Maybe you can buy into Pran and recoup some of your losses.
Go read the normal aged mouse study results, and the findings show are quite promising for PBT2 and HD.
The aforementioned result is from the normal aged mouse study - not ZNT3 knock-out AD mice....so might be different w/AD...
Here it is...glad they are doing further research...

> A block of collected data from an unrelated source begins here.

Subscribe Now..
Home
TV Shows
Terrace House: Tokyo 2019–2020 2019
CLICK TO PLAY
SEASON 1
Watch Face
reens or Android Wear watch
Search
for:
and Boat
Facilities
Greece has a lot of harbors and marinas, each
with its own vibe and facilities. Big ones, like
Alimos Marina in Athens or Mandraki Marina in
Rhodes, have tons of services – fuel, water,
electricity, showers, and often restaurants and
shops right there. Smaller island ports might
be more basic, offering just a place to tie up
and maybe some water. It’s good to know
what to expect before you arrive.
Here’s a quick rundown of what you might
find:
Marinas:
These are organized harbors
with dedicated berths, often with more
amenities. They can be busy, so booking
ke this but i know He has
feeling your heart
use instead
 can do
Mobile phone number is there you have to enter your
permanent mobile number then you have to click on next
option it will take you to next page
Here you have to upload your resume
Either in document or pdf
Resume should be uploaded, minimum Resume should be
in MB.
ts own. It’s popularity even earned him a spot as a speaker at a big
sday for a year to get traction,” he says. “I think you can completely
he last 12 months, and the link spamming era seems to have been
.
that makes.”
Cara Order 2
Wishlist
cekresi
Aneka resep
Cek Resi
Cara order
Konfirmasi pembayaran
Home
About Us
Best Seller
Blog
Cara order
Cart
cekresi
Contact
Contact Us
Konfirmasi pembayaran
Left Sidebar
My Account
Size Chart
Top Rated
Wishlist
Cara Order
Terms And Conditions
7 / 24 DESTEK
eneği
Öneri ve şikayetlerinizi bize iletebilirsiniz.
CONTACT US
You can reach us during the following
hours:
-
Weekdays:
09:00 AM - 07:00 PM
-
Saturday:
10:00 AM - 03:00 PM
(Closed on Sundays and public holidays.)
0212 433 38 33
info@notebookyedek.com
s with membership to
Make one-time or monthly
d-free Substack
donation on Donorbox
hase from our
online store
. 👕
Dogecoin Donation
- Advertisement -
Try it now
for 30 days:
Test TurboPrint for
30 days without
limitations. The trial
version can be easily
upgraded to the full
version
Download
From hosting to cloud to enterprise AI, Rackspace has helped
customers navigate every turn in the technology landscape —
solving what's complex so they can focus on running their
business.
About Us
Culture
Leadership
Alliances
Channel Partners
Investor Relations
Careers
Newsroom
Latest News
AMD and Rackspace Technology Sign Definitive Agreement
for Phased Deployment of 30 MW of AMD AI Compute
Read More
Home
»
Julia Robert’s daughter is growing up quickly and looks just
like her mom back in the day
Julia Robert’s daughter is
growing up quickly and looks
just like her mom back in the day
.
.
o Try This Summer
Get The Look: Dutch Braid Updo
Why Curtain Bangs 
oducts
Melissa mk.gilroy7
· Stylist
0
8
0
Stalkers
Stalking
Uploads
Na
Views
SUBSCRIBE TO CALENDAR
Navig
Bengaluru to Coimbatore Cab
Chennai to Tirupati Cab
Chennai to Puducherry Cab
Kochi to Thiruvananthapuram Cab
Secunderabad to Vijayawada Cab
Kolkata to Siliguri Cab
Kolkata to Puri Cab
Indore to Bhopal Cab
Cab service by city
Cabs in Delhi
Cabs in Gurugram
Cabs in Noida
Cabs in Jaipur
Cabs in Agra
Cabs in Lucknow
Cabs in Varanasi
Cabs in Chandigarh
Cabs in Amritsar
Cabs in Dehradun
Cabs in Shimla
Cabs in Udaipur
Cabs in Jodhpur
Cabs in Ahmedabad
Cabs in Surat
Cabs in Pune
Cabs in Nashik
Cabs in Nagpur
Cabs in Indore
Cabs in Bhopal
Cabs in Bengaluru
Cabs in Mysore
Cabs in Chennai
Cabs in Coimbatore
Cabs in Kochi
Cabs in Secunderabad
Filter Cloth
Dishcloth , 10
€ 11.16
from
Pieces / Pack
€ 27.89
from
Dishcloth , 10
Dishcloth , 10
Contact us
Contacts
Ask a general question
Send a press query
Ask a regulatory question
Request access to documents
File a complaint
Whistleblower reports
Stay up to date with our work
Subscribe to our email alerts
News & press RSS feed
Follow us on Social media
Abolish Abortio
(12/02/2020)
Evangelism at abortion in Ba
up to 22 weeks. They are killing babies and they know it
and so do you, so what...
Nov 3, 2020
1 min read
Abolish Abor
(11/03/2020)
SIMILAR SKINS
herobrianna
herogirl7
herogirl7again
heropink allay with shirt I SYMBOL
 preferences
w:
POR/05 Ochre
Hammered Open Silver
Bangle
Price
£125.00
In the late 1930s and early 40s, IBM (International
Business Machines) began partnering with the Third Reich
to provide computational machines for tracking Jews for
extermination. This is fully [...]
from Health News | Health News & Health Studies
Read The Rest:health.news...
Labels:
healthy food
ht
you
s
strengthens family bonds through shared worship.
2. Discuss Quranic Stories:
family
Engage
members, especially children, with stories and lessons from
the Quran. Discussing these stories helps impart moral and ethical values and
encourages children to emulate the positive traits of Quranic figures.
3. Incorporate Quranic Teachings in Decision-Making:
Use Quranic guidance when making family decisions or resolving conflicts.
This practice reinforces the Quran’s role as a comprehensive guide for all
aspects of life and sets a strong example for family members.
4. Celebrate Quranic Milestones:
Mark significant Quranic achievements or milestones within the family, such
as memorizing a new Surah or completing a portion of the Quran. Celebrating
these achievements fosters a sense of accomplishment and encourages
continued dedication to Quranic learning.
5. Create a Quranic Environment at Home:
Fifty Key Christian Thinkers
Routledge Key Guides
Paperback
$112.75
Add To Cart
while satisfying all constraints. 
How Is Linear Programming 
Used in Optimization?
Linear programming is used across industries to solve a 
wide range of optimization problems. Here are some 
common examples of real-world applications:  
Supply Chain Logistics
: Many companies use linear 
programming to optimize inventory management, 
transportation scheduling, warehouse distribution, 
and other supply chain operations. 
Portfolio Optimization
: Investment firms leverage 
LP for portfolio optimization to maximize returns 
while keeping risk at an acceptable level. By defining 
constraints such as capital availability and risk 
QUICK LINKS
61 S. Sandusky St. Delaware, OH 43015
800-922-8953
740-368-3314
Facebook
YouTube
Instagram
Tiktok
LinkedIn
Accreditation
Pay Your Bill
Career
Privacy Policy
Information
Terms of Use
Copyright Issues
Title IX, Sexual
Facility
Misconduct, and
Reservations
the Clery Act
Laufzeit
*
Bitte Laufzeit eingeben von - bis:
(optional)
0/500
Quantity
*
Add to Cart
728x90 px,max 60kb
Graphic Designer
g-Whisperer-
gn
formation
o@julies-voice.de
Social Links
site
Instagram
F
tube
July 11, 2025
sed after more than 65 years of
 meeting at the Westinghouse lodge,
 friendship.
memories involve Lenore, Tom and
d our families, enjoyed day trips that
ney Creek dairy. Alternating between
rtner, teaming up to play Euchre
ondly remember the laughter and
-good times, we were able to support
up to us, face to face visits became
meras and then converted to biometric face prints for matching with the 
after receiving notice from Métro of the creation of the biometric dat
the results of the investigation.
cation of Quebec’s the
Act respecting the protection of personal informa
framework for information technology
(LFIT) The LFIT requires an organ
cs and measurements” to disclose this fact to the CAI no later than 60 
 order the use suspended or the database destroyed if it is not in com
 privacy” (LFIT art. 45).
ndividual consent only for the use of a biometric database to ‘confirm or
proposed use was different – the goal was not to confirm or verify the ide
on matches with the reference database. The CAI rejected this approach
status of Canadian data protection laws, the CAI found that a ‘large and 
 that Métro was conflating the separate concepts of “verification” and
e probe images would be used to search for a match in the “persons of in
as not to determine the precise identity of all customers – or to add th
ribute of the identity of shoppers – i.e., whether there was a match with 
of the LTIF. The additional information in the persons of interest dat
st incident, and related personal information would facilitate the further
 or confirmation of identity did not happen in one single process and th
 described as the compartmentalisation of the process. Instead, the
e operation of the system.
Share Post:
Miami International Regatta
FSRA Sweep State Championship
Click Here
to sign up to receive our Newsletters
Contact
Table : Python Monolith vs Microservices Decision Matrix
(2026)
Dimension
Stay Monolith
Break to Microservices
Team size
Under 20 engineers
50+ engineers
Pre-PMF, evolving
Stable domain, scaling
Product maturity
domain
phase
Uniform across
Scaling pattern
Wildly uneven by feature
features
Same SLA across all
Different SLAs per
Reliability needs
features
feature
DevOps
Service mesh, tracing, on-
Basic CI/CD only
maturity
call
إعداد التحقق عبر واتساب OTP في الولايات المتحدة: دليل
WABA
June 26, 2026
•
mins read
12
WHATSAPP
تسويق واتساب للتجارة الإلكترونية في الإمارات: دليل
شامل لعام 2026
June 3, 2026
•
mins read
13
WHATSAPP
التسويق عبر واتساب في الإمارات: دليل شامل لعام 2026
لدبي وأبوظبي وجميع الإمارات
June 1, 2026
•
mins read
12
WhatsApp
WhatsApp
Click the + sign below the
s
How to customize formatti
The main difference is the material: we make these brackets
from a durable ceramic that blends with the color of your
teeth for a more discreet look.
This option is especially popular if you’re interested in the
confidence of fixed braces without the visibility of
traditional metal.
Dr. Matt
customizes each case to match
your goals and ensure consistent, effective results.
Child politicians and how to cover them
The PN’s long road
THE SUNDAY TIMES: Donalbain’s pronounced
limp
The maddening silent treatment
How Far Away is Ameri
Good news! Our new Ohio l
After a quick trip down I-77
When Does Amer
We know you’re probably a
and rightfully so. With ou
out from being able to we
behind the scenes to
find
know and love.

I found the mention I was thinking of in this excerpt from the normal aged mouse study in aging cell:
PBT2 increases VGLUT1 and glutamate levels
Whether the increase in cellular zinc levels directly translates to an increased availability of zinc specifically at the synapse is unclear. To this end, we examined the levels of the zinc transporter 3 (ZnT3) protein in the hippocampus. ZnT3 is primarily localized to glutamatergic synapses (Palmiter et al., 1996) and is essential for loading zinc into synaptic vesicles (Cole et al., 1999). We have previously shown that the ablation of ZnT3 results in a profound age-dependent cognitive phenotype and that there is an age-related decline in this protein in both normal mice and healthy older adults and a further exaggerated decline in AD (Adlard et al., 2010). Thus, in addition to an increase in zinc levels, a plausible mechanistic pathway to account for the restored cognitive function following PBT2 treatment observed in this study would require an upregulation of a synaptic vesicle zinc transporter such as ZnT3 (PBT2 itself may also be acting as a surrogate vesicular/synaptic zinc transporter, which is the subject of ongoing investigations). This would ensure the correct localization of zinc that would then facilitate the cellular signalling pathways required for cognition. Surprisingly however, there was a significant decrease in total hippocampal ZnT3 levels following PBT2 treatment [PBT2 (−33%), P = 0.01] (Fig. 4a), suggesting that another zinc transporter may be activated following PBT2 treatment. Thus, we examined the levels of the vesicular glutamate transporter 1 (VGLUT1) in the hippocampus
I am pretty sure that an early Adlard paper conjectured that znt3 was an anticipated MOA of PBT2, but that later evidence suggested otherwise in one study. I'll search and come back with the reference. Was PBT2 mentioned at all in this study?